Rail traffic has remained an important indicator of economic growth over the years. It was a clear leading indicator out of the 2002 recession and into the 2008 recession. The latest recovery has been stagnant and the data much more noisy (due to the extent of the declines), but I believe the rail industry is continuing to point to sub-par economic growth. This is consistent with the balance sheet recession and some government support, but unfortunately, also consistent with high unemployment and general economic malaise.
The latest rail data is detailed below (via AAR):
The Association of American Railroads (AAR) today reported steady results in weekly rail traffic with U.S. railroads originating 273,584 carloads for the week ending June 4, 2011, up 1.1 percent compared with the same week last year. Intermodal volume for the week totaled 205,565 trailers and containers, up 7.2 percent compared with the same week in 2010.

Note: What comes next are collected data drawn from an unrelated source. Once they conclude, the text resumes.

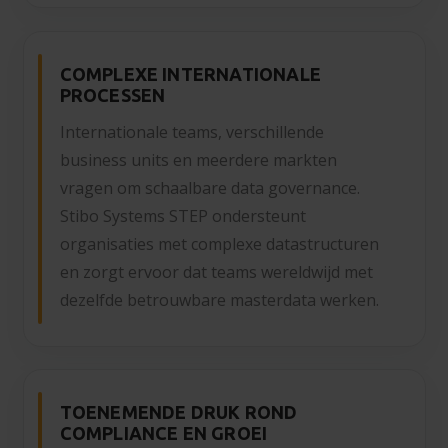
COMPLEXE INTERNATIONALE
PROCESSEN
Internationale teams, verschillende
business units en meerdere markten
vragen om schaalbare data governance.
Stibo Systems STEP ondersteunt
organisaties met complexe datastructuren
en zorgt ervoor dat teams wereldwijd met
dezelfde betrouwbare masterdata werken.
TOENEMENDE DRUK ROND
COMPLIANCE EN GROEI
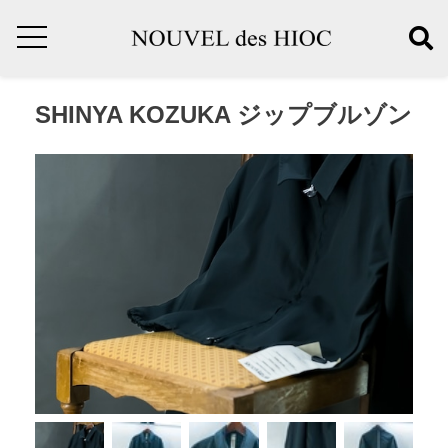
SHINYA KOZUKA ジップブルゾン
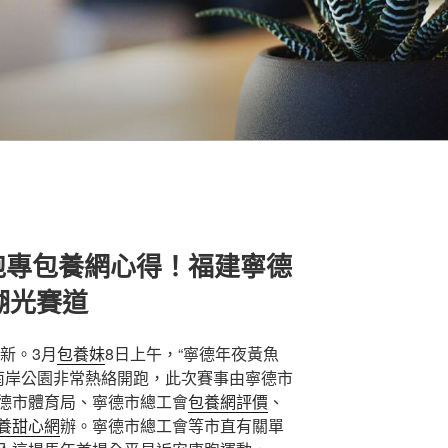
跑專包養網心得！福建寧德
湖光賽道
新。3月
包養妹
8日上午，“寧德年夜黃魚
在南岸公園非常熱絡開跑，此次賽事由寧德市
德市體育局、寧德市總工會
包養網評價
、
養甜心網
辦。寧德市總工會等市直有關單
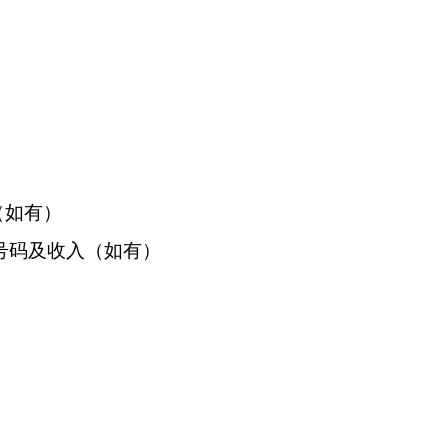
（如有）
号码及收入（如有）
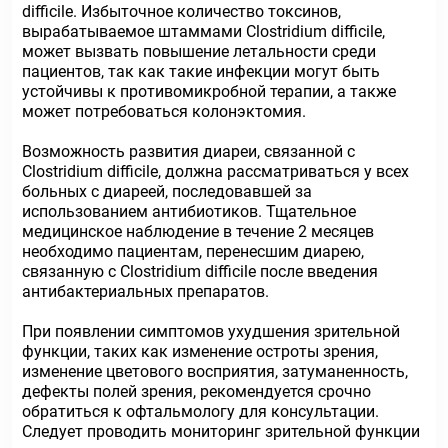
difficile. Избыточное количество токсинов,
вырабатываемое штаммами Clostridium difficile,
может вызвать повышение летальности среди
пациентов, так как такие инфекции могут быть
устойчивы к противомикробной терапии, а также
может потребоваться колонэктомия.
Возможность развития диареи, связанной с
Clostridium difficile, должна рассматриваться у всех
больных с диареей, последовавшей за
использованием антибиотиков. Тщательное
медицинское наблюдение в течение 2 месяцев
необходимо пациентам, перенесшим диарею,
связанную с Clostridium difficile после введения
антибактериальных препаратов.
При появлении симптомов ухудшения зрительной
функции, таких как изменение остроты зрения,
изменение цветового восприятия, затуманенность,
дефекты полей зрения, рекомендуется срочно
обратиться к офтальмологу для консультации.
Следует проводить мониторинг зрительной функции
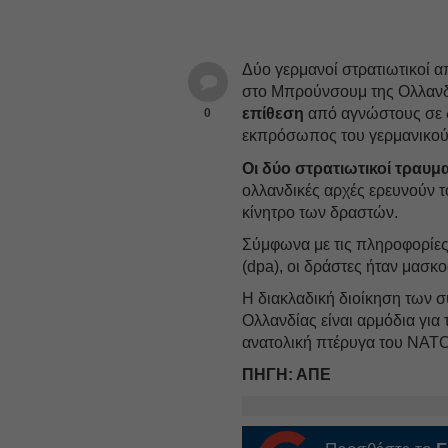
Δύο γερμανοί στρατιωτικοί 
στο Μπρούνσουμ της Ολλανδ
επίθεση
από αγνώστους σε 
0
εκπρόσωπος του γερμανικού
Οι δύο στρατιωτικοί τραυμ
ολλανδικές αρχές ερευνούν τ
κίνητρο των δραστών.
Σύμφωνα με τις πληροφορίες
(dpa), οι δράστες ήταν μασ
Η διακλαδική διοίκηση των
Ολλανδίας είναι αρμόδια για
ανατολική πτέρυγα του ΝΑΤΟ
ΠΗΓΗ: ΑΠΕ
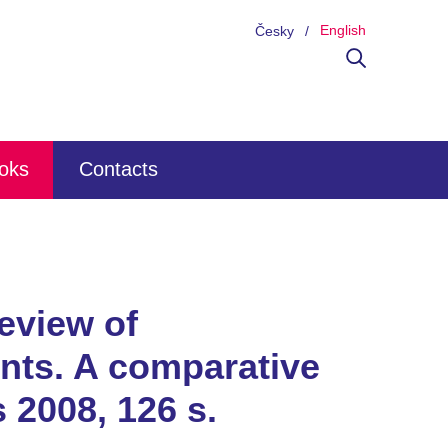
English
Česky
ooks
Contacts
eview of
nts. A comparative
 2008, 126 s.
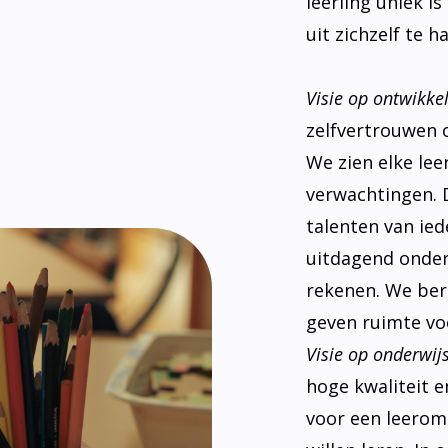
leerling uniek i
uit zichzelf te ha
Visie op ontwikke
zelfvertrouwen 
We zien elke le
verwachtingen. 
talenten van ied
uitdagend onderw
rekenen. We ber
geven ruimte voo
Visie op onderwijs
hoge kwaliteit e
voor een leeromg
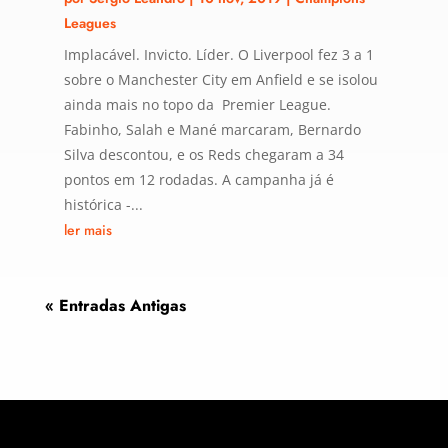
Leagues
Implacável. Invicto. Líder. O Liverpool fez 3 a 1
sobre o Manchester City em Anfield e se isolou
ainda mais no topo da Premier League.
Fabinho, Salah e Mané marcaram, Bernardo
Silva descontou, e os Reds chegaram a 34
pontos em 12 rodadas. A campanha já é
histórica -...
ler mais
« Entradas Antigas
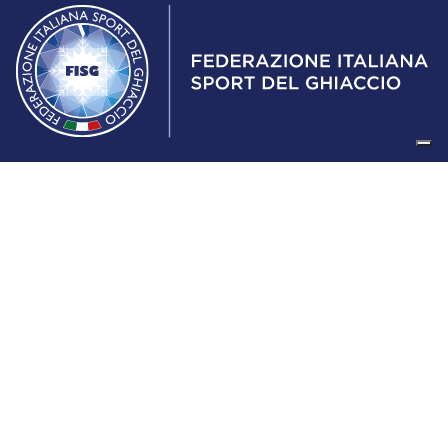
Federazione Italiana Sport del Ghiaccio
© 2024
Iscrizione al Registro delle Persone Giuridiche di Milano
n.1562/2017 CF 97016560159 | P. IVA 05235981007 Sede
Legale: Via Piranesi 46 – 20137 – Milano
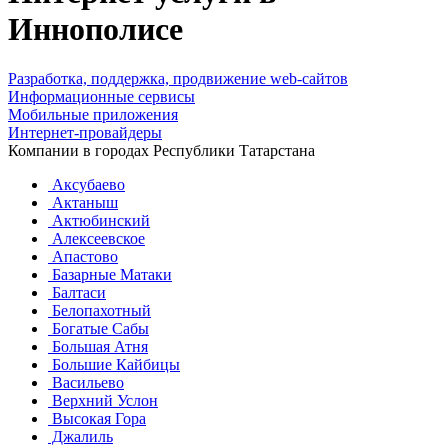
Иннополисе
Разработка, поддержка, продвижение web-сайтов
Информационные сервисы
Мобильные приложения
Интернет-провайдеры
Компании в городах Республики Татарстана
Аксубаево
Актаныш
Актюбинский
Алексеевское
Апастово
Базарные Матаки
Балтаси
Белопахотный
Богатые Сабы
Большая Атня
Большие Кайбицы
Васильево
Верхний Услон
Высокая Гора
Джалиль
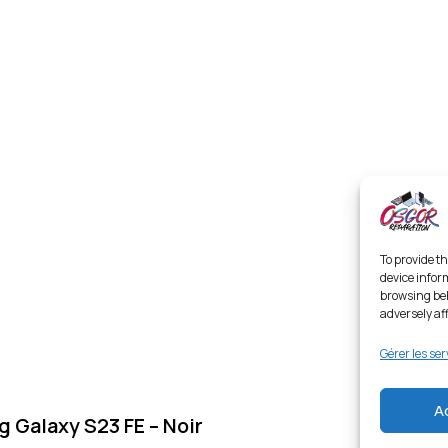
To provide th
device infor
browsing beh
adversely af
Gérer les ser
A
 Galaxy S23 FE – Noir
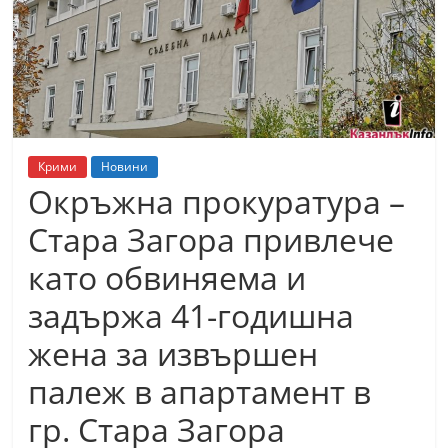
т
К
а
з
а
н
Крими
Новини
л
Окръжна прокуратура –
ъ
Стара Загора привлече
к
като обвиняема и
и
о
задържа 41-годишна
б
жена за извършен
л
палеж в апартамент в
а
с
гр. Стара Загора
т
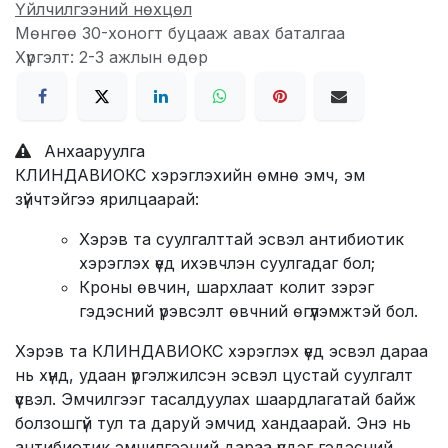
Үйлчилгээний нөхцөл
Мөнгөө 30-хоногт буцааж авах баталгаа
Хүргэлт: 2-3 ажлын өдөр
Анхааруулга
КЛИНДАВИОКС хэрэглэхийн өмнө эмч, эм
зүйчтэйгээ ярилцаарай:
Хэрэв та суулгалттай эсвэл антибиотик
хэрэглэх үед ихэвчлэн суулгадаг бол;
Кроны өвчин, шархлаат колит зэрэг
гэдэсний үрэвсэлт өвчний өгүүлэмжтэй бол.
Хэрэв та КЛИНДАВИОКС хэрэглэх үед эсвэл дараа
нь хүнд, удаан үргэлжилсэн эсвэл цустай суулгалт
үүсвэл. Эмчилгээг тасалдуулах шаардлагатай байж
болзошгүй тул та даруй эмчид хандаарай. Энэ нь
антибиотик эмчилгээний дараа үүсдэг гэдэсний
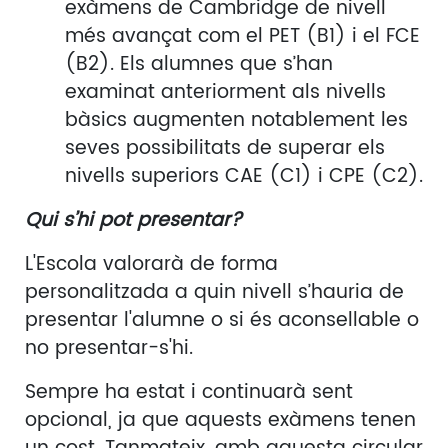
exàmens de Cambridge de nivell
més avançat com el PET (B1) i el FCE
(B2). Els alumnes que s’han
examinat anteriorment als nivells
bàsics augmenten notablement les
seves possibilitats de superar els
nivells superiors CAE (C1) i CPE (C2).
Qui s’hi pot presentar?
L'Escola valorarà de forma
personalitzada a quin nivell s’hauria de
presentar l'alumne o si és aconsellable o
no presentar-s'hi.
Sempre ha estat i continuarà sent
opcional, ja que aquests exàmens tenen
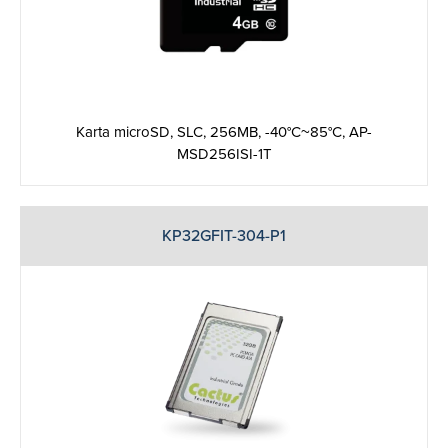
Karta microSD, SLC, 256MB, -40°C~85°C, AP-
MSD256ISI-1T
KP32GFIT-304-P1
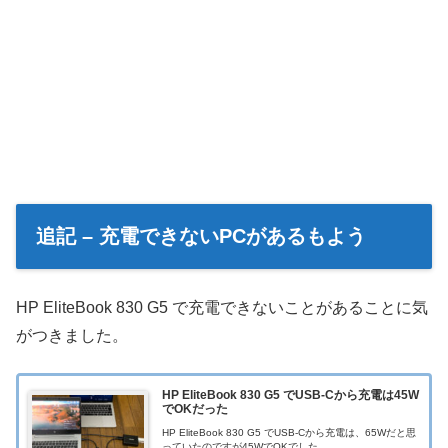
追記 – 充電できないPCがあるもよう
HP EliteBook 830 G5 で充電できないことがあることに気
がつきました。
HP EliteBook 830 G5 でUSB-Cから充電は45W
でOKだった
HP EliteBook 830 G5 でUSB-Cから充電は、65Wだと思
っていたのですが45WでOKでした。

Fifteen of the 20 carload commodity groups posted increases from the comparable week in 2010. Commodity groups posting solid increases included: iron and steel scrap, up 18.7 percent; coke, up 18.1 percent, and grain, up 17.4 percent. Groups posting a notable decrease included: primary forest products, down 15.2 percent, and nonmetallic minerals, down 10.5 percent.
Weekly carload volume on Eastern railroads was up 1.9 percent compared with the same week last year. In the West, weekly carload volume was up 0.6 percent compared with the same week in 2010.
For the first 22 weeks of 2011, U.S. railroads reported cumulative volume of 6,384,231 carloads, up 3.1 percent from last year, and 4,909,266 trailers and containers, up 8.5 percent from the same point in 2010.